With increasing population density and industrialization, local labor markets naturally thickened. That meant more options for wage employees. It became more of a sellers’ market for labor rather than a buyers’ market. This undercut a requisite of the older, more hierarchical relationship of wage employees to the employer. Increased market power allowed the wage employee increasingly to transact on an equal basis with the employer. If the employee did not like the wages or working conditions offered by the employer, then the worker was free to find alternative employment more to his liking.

Changes in the social conception of the wage worker followed from changes in the labor market, no longer conceived as a social and economic subordinate, the lifelong wage worker could now be a social and economic equal.

The workers’ relationship to the market changed as well, at least relative to yeomanry. For the yeoman the market existed on the periphery of daily life. The “market” was a special day of the week, not a daily occurrence. One produced mainly for one’s own consumption, with only the surplus used for exchange in the market, and then for a few things one could not easily make.

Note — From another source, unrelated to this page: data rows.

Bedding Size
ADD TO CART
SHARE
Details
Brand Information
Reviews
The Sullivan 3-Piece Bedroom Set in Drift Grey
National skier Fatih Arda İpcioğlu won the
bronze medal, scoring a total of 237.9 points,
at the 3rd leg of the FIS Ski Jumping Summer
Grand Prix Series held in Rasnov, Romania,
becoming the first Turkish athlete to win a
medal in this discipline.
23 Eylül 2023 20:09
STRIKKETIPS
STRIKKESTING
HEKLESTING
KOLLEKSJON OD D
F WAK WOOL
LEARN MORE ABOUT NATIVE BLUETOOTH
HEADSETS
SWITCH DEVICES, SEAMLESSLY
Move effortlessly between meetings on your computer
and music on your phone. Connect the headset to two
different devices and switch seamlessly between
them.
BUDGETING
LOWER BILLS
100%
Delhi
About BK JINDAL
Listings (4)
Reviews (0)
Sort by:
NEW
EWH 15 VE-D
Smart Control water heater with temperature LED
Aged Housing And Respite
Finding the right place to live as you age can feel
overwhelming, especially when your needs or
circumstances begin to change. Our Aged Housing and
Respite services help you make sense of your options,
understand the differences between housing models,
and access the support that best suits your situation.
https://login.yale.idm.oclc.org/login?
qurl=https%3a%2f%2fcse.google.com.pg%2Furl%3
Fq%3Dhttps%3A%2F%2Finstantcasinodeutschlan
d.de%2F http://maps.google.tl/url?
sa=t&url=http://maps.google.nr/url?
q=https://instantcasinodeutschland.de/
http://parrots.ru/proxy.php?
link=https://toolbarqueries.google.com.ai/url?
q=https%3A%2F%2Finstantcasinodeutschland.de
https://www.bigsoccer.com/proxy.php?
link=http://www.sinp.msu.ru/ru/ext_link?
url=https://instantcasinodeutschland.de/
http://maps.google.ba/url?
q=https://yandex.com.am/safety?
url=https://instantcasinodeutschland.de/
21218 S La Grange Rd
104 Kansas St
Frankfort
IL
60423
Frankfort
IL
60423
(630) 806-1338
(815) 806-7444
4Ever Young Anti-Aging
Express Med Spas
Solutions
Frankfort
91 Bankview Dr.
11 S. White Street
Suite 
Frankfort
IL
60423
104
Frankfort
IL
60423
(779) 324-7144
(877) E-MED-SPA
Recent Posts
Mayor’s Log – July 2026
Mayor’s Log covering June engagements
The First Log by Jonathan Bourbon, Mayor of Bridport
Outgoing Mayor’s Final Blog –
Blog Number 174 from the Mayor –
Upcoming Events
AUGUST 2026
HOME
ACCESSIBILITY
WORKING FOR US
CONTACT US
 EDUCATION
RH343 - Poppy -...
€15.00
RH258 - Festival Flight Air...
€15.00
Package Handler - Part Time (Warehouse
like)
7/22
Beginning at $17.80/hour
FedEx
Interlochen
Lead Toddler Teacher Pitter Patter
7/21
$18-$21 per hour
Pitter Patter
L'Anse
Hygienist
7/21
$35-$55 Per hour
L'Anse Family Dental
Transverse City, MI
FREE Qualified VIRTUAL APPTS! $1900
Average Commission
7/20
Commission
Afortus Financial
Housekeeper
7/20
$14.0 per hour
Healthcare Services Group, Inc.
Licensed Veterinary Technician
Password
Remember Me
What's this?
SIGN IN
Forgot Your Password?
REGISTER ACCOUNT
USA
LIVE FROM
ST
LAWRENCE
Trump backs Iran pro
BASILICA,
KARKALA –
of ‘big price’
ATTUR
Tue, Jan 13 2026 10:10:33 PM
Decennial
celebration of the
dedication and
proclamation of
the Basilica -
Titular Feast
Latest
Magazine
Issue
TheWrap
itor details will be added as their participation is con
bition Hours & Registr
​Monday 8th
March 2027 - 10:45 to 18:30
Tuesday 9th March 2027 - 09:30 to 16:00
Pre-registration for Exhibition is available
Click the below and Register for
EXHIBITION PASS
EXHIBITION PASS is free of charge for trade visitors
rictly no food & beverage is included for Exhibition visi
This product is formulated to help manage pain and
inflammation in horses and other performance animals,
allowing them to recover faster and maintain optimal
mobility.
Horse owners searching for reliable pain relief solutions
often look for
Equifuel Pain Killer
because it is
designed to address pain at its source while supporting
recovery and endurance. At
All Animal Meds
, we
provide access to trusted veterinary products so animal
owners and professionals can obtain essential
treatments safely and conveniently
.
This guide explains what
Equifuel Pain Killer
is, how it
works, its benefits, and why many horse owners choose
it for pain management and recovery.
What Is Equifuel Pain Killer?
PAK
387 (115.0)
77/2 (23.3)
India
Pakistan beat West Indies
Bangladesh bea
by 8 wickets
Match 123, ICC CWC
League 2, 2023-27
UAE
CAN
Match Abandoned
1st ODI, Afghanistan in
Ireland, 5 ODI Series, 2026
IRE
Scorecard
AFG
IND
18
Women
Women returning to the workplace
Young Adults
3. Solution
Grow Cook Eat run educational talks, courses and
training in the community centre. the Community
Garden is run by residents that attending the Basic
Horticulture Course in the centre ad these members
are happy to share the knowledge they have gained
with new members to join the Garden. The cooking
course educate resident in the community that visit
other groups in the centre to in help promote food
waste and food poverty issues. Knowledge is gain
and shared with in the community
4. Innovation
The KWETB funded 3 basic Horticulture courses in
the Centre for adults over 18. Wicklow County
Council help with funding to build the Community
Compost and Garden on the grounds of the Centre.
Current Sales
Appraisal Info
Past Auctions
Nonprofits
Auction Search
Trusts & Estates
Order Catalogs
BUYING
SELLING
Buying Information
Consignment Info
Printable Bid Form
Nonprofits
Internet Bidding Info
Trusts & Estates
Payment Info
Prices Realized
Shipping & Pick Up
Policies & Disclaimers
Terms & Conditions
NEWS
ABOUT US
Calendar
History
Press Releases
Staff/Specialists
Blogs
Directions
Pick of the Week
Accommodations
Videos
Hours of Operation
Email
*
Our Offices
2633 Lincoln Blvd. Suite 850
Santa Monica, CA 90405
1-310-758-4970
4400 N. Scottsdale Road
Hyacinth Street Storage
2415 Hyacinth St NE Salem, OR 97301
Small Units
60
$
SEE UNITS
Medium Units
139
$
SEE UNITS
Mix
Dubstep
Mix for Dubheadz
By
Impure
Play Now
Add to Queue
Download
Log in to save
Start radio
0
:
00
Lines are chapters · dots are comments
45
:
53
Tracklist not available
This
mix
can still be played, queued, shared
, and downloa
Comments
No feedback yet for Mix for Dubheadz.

Freedom was understood as freedom from human influence, even as one’s life was subjected to the potentially harsh vagaries of nature.

In contrast, the market interpenetrated the daily existence of wage labor; the market was a central feature of the life of wage workers, dictating a different rhythm and, as it were, creating a different semiotic environment. “Contract” became the epitome of human liberty rather than the yeoman’s independence from human direction. By definition, a contract takes at least two parties, so it is of necessity a social phenomenon. Subsistence farming, at least in its ideal form, exists with minimal economic dependence on those outside the family.

This picture of free (and freed) men contracting with each other, upright and face to face, provided the emotive core of the Republican’s “free labor” ideology. Free labor ideology had a broader view of human dignity beyond the end of chattel slavery (which was, of course, a critical first step).

This view of freedom and human dignity not only had political implications, but legal and social implications as well. Indeed, the legal doctrine of substantive due process—the notion that the Fourteenth Amendment’s liberty guarantee included a commitment to contractual freedom for labor, and therefore was suspicious of government restraints on the contractual rights of workers—rose decades later, from the roots of Republican free labor ideology.

This view of human dignity and contractual liberty also led to the early use of antitrust laws against union collective bargaining agreements. These agreements were seen as restraints on trade, limiting the freedom for workers to contract independently with their employers, and thereby offending their dignity as mature men. Unions of course contested the claim and argued that this conception of contractual liberty continued to protect the dignity of workers in light of once-again changed economic circumstances and the need for collective action. This argument, with differing conceptions of the nature of power, liberty, work and wages, and the relationships between them, continued to rage pretty much for the next century.